But it’s unlikely that everyone on staff didn’t get paid while the accountant was leave, or that someone else in office wasn’t authorized to execute payments in their absence—that would mean a single employee’s leave was grinding the entire company’s financial operations to a halt.

“Please,” groaned freelancer Kim MacKinnon, who was on the receiving end of that excuse.

4. “We couldn’t find the button.”

Freelance photographer Francisco Collazo (who happens to be my husband) waited more than eight weeks to get paid because his client, a PR firm for Hawaiian Tropic, couldn’t figure out how to click on the link to “pay by credit card” on the invoice he sent through Wave Apps.

Services like Wave are supposed to make life easier for freelancers, but they don’t work if clients can’t figure out the most basic functions.

5. “The check must have gotten lost in the mail.”
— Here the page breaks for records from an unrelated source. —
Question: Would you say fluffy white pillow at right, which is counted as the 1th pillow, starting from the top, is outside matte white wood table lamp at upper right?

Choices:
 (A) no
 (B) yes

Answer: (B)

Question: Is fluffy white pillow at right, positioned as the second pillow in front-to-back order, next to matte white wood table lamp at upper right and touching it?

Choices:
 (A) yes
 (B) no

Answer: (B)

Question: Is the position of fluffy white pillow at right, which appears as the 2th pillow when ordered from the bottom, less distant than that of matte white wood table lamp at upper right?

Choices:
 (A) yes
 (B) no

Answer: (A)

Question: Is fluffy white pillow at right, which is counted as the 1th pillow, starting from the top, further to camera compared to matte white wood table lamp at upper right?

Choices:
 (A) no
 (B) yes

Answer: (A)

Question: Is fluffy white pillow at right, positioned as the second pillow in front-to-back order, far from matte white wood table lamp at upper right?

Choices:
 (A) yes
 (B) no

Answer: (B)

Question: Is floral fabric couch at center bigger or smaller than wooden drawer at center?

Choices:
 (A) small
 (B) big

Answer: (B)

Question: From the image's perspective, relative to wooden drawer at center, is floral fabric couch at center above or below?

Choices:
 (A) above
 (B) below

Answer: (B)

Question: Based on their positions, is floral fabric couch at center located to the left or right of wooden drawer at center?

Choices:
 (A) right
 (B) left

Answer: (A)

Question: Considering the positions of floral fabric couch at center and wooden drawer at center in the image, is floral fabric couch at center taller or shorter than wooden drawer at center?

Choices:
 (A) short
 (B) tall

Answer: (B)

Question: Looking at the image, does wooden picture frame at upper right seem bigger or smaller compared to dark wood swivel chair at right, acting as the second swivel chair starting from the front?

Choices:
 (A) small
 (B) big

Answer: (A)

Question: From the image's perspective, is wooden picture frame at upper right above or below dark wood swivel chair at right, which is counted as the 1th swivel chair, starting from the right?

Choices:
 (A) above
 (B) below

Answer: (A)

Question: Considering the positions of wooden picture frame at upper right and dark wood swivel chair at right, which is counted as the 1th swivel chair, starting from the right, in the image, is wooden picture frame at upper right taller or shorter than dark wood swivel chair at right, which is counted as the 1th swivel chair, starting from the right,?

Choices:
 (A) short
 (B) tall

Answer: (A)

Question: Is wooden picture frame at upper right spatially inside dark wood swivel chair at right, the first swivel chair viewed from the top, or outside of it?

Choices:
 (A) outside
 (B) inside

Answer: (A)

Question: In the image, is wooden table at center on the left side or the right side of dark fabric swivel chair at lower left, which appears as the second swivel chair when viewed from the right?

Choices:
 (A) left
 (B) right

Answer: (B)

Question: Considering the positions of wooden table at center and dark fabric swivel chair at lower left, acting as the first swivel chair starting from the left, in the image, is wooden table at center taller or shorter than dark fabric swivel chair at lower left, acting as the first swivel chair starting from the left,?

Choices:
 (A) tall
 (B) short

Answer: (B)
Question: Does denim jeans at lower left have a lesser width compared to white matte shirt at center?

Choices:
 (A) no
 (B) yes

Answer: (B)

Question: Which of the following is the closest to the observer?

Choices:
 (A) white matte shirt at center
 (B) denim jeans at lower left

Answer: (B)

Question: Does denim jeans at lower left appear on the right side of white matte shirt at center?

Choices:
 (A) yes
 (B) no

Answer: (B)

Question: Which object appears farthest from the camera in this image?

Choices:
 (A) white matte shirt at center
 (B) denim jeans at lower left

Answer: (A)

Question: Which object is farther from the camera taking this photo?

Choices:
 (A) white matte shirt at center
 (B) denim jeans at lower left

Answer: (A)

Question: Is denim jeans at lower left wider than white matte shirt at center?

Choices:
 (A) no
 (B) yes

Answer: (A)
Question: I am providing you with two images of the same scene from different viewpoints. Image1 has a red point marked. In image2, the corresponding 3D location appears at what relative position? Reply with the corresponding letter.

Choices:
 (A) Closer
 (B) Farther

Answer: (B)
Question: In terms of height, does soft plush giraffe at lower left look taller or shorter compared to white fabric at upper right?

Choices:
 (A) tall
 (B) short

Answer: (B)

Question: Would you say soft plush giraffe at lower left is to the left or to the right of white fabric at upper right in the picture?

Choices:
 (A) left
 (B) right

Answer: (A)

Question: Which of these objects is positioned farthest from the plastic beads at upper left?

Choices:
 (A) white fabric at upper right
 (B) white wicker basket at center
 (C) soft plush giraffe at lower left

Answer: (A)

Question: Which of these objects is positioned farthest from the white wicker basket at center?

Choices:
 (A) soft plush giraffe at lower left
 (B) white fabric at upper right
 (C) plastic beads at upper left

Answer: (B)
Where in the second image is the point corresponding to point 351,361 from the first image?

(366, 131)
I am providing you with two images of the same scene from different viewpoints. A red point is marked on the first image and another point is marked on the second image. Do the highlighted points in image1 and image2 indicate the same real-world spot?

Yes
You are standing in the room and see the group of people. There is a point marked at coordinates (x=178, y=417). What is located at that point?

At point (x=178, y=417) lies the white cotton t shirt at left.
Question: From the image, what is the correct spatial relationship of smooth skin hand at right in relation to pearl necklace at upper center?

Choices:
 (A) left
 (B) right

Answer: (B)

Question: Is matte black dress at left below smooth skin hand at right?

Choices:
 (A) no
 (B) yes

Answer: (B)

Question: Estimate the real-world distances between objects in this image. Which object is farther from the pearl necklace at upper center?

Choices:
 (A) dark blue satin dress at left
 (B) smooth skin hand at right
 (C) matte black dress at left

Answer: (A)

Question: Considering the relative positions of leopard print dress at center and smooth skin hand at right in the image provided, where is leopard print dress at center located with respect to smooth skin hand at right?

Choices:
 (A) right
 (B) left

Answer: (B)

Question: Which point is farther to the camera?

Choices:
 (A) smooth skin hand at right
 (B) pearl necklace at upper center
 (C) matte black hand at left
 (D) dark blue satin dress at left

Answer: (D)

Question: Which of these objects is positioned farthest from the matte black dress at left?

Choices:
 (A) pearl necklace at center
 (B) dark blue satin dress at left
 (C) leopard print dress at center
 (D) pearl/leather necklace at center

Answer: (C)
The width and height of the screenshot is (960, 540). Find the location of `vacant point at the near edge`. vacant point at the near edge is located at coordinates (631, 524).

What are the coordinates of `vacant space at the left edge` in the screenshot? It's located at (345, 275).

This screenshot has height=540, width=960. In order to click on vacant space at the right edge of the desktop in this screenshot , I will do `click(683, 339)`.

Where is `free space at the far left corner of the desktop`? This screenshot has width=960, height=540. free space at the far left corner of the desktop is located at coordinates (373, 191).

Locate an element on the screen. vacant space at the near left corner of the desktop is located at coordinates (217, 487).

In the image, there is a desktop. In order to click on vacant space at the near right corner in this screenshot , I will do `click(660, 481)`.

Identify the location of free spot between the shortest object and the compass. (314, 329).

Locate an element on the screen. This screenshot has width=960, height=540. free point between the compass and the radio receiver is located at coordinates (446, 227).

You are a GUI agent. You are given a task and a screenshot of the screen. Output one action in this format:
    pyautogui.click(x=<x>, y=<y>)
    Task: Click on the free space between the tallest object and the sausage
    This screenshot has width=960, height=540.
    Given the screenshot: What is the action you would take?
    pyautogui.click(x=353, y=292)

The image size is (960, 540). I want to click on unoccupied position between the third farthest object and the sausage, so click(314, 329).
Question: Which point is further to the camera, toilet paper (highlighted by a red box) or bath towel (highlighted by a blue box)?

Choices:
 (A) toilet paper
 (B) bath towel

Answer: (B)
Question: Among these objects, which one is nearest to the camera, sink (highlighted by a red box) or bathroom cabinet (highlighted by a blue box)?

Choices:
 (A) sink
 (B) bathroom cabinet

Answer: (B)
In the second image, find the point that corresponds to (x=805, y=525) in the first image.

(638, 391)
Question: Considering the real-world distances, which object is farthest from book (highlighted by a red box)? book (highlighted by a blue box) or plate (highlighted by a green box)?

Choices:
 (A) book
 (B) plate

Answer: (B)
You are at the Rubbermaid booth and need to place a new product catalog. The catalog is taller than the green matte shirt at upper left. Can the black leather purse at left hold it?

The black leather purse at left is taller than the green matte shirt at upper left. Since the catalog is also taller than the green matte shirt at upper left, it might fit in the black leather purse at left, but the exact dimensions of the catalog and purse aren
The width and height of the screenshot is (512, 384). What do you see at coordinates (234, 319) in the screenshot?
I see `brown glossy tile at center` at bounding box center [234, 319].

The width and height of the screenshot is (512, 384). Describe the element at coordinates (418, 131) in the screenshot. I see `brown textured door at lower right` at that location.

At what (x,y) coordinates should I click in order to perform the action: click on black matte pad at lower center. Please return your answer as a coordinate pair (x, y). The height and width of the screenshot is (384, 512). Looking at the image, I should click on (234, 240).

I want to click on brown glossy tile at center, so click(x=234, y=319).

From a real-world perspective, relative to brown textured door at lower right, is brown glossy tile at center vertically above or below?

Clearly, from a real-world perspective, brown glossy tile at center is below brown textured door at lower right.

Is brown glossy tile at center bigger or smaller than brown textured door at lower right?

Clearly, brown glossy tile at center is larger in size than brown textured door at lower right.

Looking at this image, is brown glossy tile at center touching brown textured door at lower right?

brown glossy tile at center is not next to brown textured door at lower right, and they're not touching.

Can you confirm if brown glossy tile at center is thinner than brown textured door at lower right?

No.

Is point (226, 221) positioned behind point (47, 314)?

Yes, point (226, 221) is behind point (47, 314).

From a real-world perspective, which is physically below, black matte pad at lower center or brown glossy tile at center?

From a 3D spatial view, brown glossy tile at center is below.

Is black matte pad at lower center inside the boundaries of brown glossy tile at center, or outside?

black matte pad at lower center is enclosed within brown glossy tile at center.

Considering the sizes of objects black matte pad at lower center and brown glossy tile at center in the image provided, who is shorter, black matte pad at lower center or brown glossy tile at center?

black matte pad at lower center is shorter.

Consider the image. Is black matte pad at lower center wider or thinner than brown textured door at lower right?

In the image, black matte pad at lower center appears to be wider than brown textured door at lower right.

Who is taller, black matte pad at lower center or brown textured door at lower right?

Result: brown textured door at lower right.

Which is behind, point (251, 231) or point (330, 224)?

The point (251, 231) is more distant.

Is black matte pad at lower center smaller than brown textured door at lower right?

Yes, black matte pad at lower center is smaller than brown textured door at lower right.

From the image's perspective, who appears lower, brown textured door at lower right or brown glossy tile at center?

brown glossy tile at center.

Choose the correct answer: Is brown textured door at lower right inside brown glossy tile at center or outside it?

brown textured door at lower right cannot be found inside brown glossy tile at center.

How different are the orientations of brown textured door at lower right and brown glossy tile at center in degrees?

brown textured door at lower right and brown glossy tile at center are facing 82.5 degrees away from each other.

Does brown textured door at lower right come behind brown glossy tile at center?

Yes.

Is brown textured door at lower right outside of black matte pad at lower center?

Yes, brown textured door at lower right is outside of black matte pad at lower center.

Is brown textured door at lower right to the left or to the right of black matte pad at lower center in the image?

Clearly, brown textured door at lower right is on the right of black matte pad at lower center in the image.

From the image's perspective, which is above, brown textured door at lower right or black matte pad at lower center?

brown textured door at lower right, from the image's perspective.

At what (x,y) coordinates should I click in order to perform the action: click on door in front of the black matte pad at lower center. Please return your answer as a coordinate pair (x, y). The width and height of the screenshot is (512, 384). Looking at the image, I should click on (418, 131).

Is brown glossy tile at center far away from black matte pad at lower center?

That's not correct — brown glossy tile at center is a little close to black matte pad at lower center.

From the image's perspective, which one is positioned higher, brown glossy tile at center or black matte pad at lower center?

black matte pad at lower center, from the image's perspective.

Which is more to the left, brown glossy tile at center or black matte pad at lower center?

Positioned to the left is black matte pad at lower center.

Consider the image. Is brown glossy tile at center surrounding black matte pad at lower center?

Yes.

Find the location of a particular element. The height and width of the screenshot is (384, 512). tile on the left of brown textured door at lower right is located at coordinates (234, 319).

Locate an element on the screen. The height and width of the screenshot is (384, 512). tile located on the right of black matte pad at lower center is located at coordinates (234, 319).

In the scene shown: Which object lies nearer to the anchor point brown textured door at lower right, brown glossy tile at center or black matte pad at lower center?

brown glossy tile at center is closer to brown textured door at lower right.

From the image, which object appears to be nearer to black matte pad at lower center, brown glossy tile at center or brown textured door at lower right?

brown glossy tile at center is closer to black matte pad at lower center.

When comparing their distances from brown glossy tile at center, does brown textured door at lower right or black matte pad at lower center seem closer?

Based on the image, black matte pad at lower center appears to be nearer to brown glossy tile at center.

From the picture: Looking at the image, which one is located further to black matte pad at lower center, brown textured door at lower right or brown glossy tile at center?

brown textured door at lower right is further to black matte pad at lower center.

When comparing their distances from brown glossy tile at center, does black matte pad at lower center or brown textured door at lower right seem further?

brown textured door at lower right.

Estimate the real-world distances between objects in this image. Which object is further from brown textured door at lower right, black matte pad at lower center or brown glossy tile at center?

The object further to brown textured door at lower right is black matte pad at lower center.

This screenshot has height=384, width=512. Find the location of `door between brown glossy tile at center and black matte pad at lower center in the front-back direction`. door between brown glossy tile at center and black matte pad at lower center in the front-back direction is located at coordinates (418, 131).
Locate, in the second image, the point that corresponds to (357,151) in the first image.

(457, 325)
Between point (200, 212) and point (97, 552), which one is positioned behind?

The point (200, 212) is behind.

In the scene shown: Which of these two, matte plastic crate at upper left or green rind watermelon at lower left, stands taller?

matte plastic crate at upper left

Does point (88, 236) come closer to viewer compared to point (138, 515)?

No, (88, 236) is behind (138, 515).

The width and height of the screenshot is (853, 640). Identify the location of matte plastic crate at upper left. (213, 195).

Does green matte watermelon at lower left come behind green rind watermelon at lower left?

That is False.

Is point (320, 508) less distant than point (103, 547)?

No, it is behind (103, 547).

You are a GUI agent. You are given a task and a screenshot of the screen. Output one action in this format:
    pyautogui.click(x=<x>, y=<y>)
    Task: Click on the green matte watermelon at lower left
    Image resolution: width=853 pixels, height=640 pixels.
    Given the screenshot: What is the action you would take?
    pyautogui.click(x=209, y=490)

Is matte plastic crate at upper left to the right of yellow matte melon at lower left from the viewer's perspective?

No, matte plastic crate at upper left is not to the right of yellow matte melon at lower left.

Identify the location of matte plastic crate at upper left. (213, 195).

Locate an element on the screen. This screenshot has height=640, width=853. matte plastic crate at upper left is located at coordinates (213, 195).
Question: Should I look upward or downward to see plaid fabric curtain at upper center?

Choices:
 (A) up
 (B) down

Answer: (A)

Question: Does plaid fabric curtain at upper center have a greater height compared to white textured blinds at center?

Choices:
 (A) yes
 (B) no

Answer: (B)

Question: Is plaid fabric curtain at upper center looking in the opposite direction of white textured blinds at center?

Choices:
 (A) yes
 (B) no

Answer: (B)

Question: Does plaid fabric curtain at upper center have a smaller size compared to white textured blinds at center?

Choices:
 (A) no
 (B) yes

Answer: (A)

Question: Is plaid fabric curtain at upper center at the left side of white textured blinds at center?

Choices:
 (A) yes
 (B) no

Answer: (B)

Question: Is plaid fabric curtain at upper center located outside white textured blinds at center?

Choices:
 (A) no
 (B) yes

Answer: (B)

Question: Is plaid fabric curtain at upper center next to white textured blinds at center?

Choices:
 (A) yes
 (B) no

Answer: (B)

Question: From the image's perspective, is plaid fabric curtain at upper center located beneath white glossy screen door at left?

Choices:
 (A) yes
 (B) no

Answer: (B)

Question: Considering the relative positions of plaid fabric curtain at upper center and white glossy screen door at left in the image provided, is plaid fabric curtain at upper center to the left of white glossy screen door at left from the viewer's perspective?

At some publications this happens with such alarming frequency that they should probably request a change of postal worker or start sending their mail certified.

Terry Ward is one among many freelancers who wrote for the New Jersey magazine HudsonMOD and reportedly never received payment (she was owed over $3,000). Ward, along with several other freelancers, was mentioned by Jim Romenesko in a post about the scandal. Magazine publisher Shannon Steitz insisted checks were “in the mail,” but Ward still hasn’t received payment.